A sua candidatura gerou algum entusiasmo no PS, mas, como seria de esperar, sem reunir unanimidade. António Costa deu o mote: primeiro vamos lutar pelas legislativas, e só depois pelas presidenciais. Mas a ala segurista do partido não concordou. E, para marcar posição, Maria de Belém anunciou que ia entrar na corrida. Com isso, “desobedeceu” às instruções do secretário-geral, o que não lhe deve facilitar a vida no futuro.
No sistema constitucional português, o presidente da república é bem mais do que um “corta-fitas”. Tem o poder de veto sobre os decretos-lei e as leis emanadas do governo e da assembleia da república; em alguns casos estes vetos podem ser derrubados, mas noutros casos são absolutos. Tem o poder da palavra, o que com o poder de veto é o suficiente para fazer a vida de qualquer governo num inferno, como Soares fez com Cavaco. E, last but not least, o presidente da República tem o poder conhecido como a “bomba atómica”: dissolver a assembleia da República, fazendo assim cair o governo, e convocar eleições legislativas antecipadas.

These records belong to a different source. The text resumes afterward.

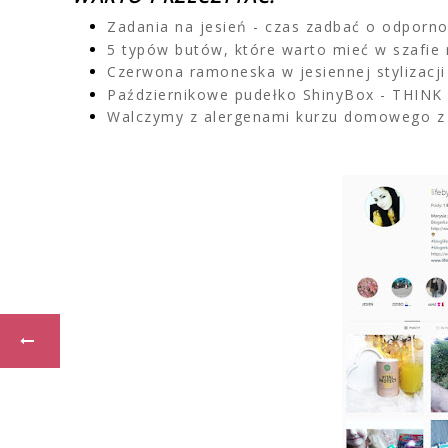
Zadania na jesień - czas zadbać o odporno
5 typów butów, które warto mieć w szafie
Czerwona ramoneska w jesiennej stylizacji
Październikowe pudełko ShinyBox - THINK 
Walczymy z alergenami kurzu domowego z 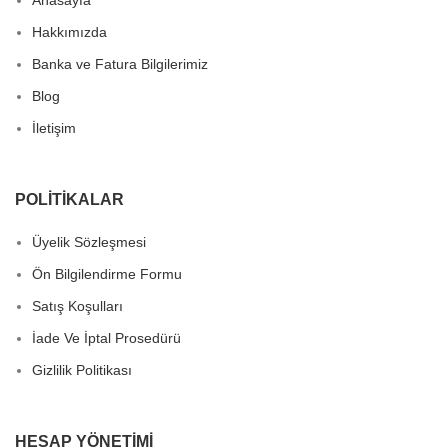
Hakkımızda
Banka ve Fatura Bilgilerimiz
Blog
İletişim
POLITIKALAR
Üyelik Sözleşmesi
Ön Bilgilendirme Formu
Satış Koşulları
İade Ve İptal Prosedürü
Gizlilik Politikası
HESAP YÖNETIMI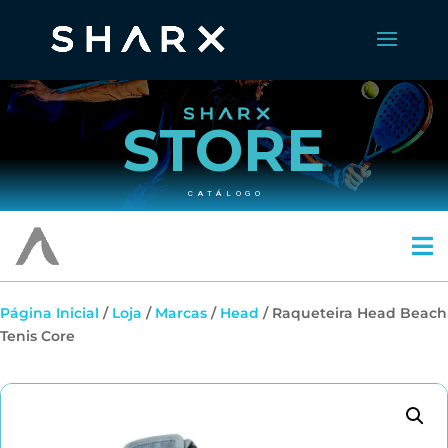
STORE
CATÁLOGO
Página Inicial
/
Loja
/
Marcas
/
Head
/ Raqueteira Head Beach
Tenis Core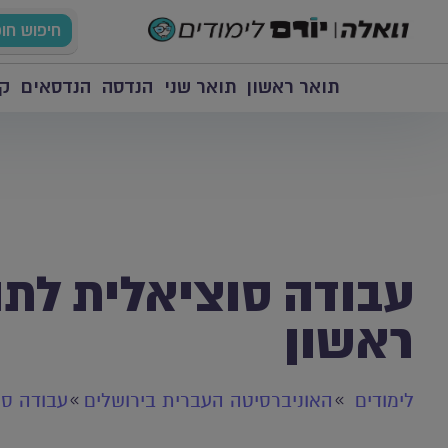
חיפוש חו
תואר ראשון
תואר שני
הנדסה
הנדסאים
קו
עבודה סוציאלית לתו
ראשון
לימודים
האוניברסיטה העברית בירושלים
עבודה סו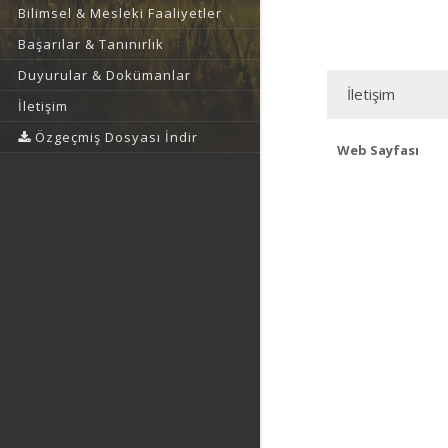
Bilimsel & Mesleki Faaliyetler
Başarılar & Tanınırlık
Duyurular & Dokümanlar
İletişim
İletişim
Özgeçmiş Dosyası İndir
Web Sayfası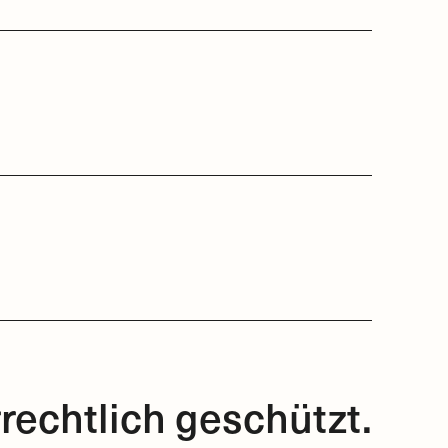
rrechtlich geschützt.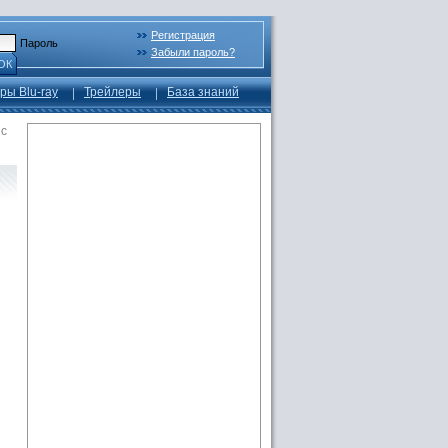
Регистрация
Пароль
Забыли пароль?
ОК
ры Blu-ray
Трейлеры
База знаний
 с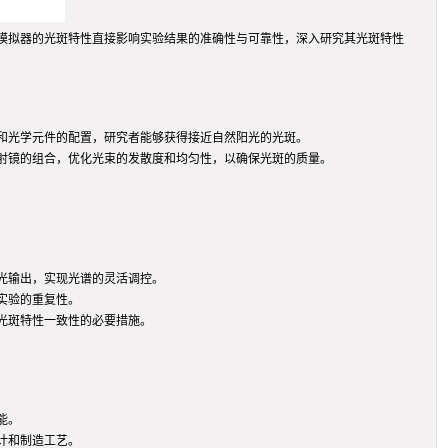
模拟器的光斑特性直接影响实验结果的准确性与可靠性，深入研究其光斑特性
和光学元件的配置，研究者能够获得接近自然阳光的光斑。
射镜的组合，优化光束的发散度和均匀性，以确保光斑的质量。
光输出，实现光谱的灵活调控。
实验的重复性。
光斑特性一致性的必要措施。
能。
计和制造工艺。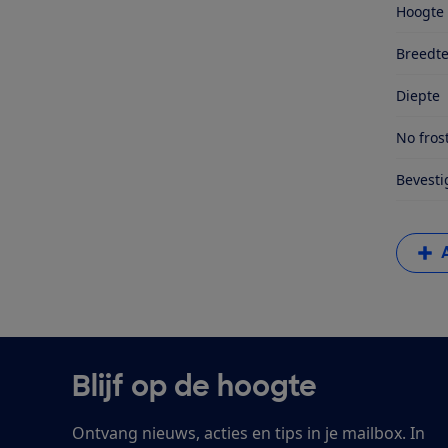
Hoogte
Breedt
Diepte
No fros
Bevesti
Blijf op de hoogte
Ontvang nieuws, acties en tips in je mailbox. In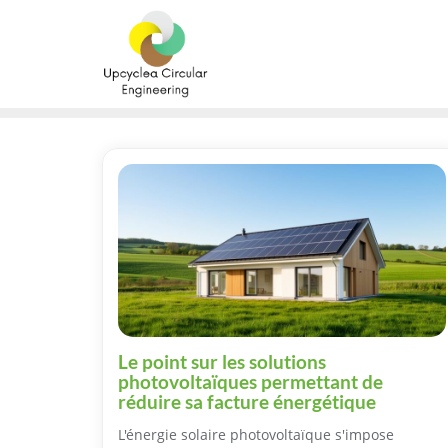
Skip
to
content
Le point sur les solutions
photovoltaïques permettant de
réduire sa facture énergétique
L'énergie solaire photovoltaïque s'impose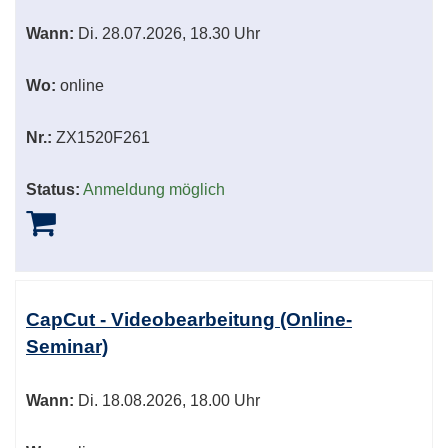
Wann:
Di.
28.07.2026, 18.30 Uhr
Wo:
online
Nr.:
ZX1520F261
Status:
Anmeldung möglich
CapCut - Videobearbeitung (Online-
Seminar)
Wann:
Di.
18.08.2026, 18.00 Uhr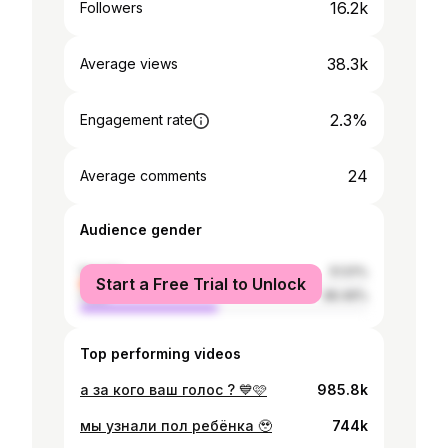
16.2k
Followers
38.3k
Average views
2.3%
Engagement rate
24
Average comments
Audience gender
female
51.51%
Start a Free Trial to Unlock
male
48.49%
Top performing videos
а за кого ваш голос ? 💙🩷
985.8k
мы узнали пол ребёнка 🥹
744k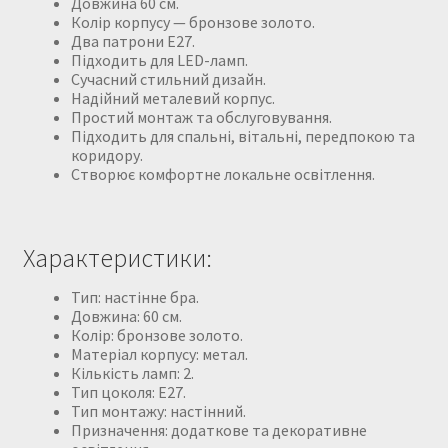
Довжина 60 см.
Колір корпусу — бронзове золото.
Два патрони Е27.
Підходить для LED-ламп.
Сучасний стильний дизайн.
Надійний металевий корпус.
Простий монтаж та обслуговування.
Підходить для спальні, вітальні, передпокою та
коридору.
Створює комфортне локальне освітлення.
Характеристики:
Тип: настінне бра.
Довжина: 60 см.
Колір: бронзове золото.
Матеріал корпусу: метал.
Кількість ламп: 2.
Тип цоколя: Е27.
Тип монтажу: настінний.
Призначення: додаткове та декоративне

Claro que os presidentes têm de ter muito cuidado para usar este poder. Precisam de um pretexto plausível, que a oposição ganhe as eleições (porque não iriam demitir o governo para que depois este ganhasse as legislativas antecipadas; se isso acontecesse, o presidente ficaria muito enfraquecido politicamente e provavelmente teria de se demitir). Em média, a dissolução da assembleia é feita de dez em dez anos. Todos os presidentes, até hoje, a fizeram pelo menos uma vez, excepto Eanes, que a fez duas, mas a Constituição desse tempo era diferente da actual: o presidente da República tinha muito mais poderes, podendo designar os seus próprios governos (foram três), e não existia Tribunal Constitucional.
Os presidentes da República são eleitos por cinco anos, sendo que podem ser reeleitos após esses cinco anos, e até hoje foram sempre. Portanto, na prática, esta eleição é para dez anos. E é um período em que os presidentes tendem a facilitar a vida ao bloco político a que pertencem. Todos sabem isso muito bem.
E foi aqui que Maria de Belém, e a ala segurista do PS, falharam. Se não tivessem apresentado qualquer candidatura, o PS podia apoiar oficialmente, e unir-se, em torno de Sampaio da Nóvoa. Mas, desde a madrugada de hoje, isso é impossível, o que só irá facilitar a vida à direita, quiçá por vários anos.